Implicit Parameter Creation: Parameters are created implicitly the first time a layer is called within a transformed function. Haiku manages parameter and state storage internally.
hk.transform: This is the core function that separates the pure, functional computation (suitable for JAX transformations) from the object-oriented module definition. It converts a function that instantiates and calls Haiku modules into a pair of functions: init (for initializing parameters) and apply (for the forward pass).
Internal State Management: Haiku handles the threading and management of parameters and state (like RNG sequences or batch norm statistics) behind the scenes within the hk.transform context.

Here's an example using Haiku, similar to the Flax MLP:

import jax
import jax.numpy as jnp
import haiku as hk

class SimpleMLP(hk.Module):
  def __init__(self, features: list[int], name: str | None = None):
    super().__init__(name=name)
    self.features = features

  def __call__(self, x):
    for i, feat in enumerate(self.features):
      # Layers are often created inline here in Haiku
      x = hk.Linear(output_size=feat, name=f'linear_{i}')(x)
      if i != len(self.features) - 1:
        x = jax.nn.relu(x)
    return x

# --- Usage ---
# Define the forward function that uses the Haiku module
def forward_fn(x):
  output_features = [128, 10]
  mlp = SimpleMLP(features=output_features)
  return mlp(x)

# Transform the function
model = hk.transform(forward_fn)

key = jax.random.PRNGKey(0)
input_shape = (1, 28*28)
dummy_input = jnp.ones(input_shape)

# Initialize parameters (only needs RNG key and dummy input)
params = model.init(key, dummy_input)
print(f"Parameter PyTree structure:\n{jax.tree_util.tree_map(lambda x: x.shape, params)}")

# Apply the model (forward pass, only needs params and input)
output = model.apply(params, key, dummy_input) # Note: Haiku apply often needs RNG too if modules use randomness
print(f"\nOutput shape: {output.shape}")

Haiku's hk.transform mechanism cleverly bridges the gap between stateful object-oriented module definitions and JAX's requirement for pure functions.

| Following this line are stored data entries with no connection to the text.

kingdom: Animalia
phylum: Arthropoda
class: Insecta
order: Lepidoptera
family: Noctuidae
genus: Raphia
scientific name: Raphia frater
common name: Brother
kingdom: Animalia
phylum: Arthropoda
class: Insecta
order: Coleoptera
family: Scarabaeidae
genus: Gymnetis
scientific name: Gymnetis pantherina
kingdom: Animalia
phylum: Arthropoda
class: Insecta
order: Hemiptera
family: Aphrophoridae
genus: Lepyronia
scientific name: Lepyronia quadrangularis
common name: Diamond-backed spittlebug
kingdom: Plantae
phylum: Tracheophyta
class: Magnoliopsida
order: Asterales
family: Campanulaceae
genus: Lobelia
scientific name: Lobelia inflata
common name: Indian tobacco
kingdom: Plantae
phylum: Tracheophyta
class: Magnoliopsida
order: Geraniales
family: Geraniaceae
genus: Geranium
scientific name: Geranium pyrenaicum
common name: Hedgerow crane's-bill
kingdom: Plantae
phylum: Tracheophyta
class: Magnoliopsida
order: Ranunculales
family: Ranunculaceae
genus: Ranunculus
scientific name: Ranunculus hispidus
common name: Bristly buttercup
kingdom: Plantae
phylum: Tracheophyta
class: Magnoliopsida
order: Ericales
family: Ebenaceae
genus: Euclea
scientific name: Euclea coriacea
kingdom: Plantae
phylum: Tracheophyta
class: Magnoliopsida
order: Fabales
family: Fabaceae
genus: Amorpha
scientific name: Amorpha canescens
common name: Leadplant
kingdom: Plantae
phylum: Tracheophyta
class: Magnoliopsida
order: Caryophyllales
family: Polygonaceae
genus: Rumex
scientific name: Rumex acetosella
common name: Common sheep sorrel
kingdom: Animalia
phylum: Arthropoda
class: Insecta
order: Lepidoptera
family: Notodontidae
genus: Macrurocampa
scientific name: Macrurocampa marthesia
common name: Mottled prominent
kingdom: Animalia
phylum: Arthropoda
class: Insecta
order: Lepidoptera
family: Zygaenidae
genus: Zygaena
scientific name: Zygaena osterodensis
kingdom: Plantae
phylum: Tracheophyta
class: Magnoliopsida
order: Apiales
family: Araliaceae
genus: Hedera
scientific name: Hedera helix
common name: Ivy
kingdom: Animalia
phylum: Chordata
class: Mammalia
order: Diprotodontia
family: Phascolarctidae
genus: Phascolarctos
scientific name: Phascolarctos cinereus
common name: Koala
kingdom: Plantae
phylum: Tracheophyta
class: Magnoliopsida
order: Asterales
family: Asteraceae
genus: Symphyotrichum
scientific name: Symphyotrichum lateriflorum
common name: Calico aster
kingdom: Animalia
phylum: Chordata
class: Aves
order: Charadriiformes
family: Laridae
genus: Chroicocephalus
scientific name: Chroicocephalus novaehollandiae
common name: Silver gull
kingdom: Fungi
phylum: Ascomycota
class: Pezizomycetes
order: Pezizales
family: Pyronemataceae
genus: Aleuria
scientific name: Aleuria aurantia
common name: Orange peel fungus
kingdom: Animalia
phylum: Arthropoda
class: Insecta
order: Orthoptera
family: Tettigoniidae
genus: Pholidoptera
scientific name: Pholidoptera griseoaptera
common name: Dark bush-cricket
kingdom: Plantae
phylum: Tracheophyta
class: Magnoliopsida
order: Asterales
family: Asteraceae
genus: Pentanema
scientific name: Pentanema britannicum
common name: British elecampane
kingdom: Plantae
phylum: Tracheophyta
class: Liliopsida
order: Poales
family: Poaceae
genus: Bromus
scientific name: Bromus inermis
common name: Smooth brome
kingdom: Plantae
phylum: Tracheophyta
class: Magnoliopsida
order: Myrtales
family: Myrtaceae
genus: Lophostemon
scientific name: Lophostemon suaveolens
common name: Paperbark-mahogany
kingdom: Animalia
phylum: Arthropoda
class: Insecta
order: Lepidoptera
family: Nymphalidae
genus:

This can feel more familiar to users coming from other frameworks. For large models, Haiku provides clear state management and integrates well with JAX transformations and distribution primitives.

Why Use These Libraries for Large Models?

While you can build everything in raw JAX, Flax and Haiku provide significant advantages, especially as model complexity and scale increase:

Organization: They enforce structure, making complex model architectures easier to define, read, and maintain.
State Management: They offer systematic ways to handle parameters, optimizer state, batch statistics, and RNG keys, reducing boilerplate and potential errors. This is particularly important when dealing with distributed state across multiple devices using pmap.
Boilerplate Reduction: Common patterns like applying layers, managing parameters, and integrating with optimizers are simplified.
Composability: Modules can be easily nested and reused.
Ecosystem Integration: They often come with utilities for checkpointing, metrics logging, and managing training loops, which are essential for large-scale experiments.

The choice between Flax and Haiku often comes down to stylistic preference. Flax is more explicitly functional, requiring manual state passing, while Haiku uses hk.transform to provide a more object-oriented feel with implicit state management. Both are powerful tools built on the same JAX core, enabling the construction and training of sophisticated models at scale. Understanding how these libraries structure code and manage state is fundamental to applying the large-scale techniques discussed in the rest of this chapter, such as integrating pmap for data parallelism or implementing checkpointing strategies.

Comparison of state handling in Raw JAX, Flax, and Haiku. Raw JAX requires manual management. Flax uses explicit state passing, often bundled. Haiku uses hk.transform to manage state implicitly within its apply function.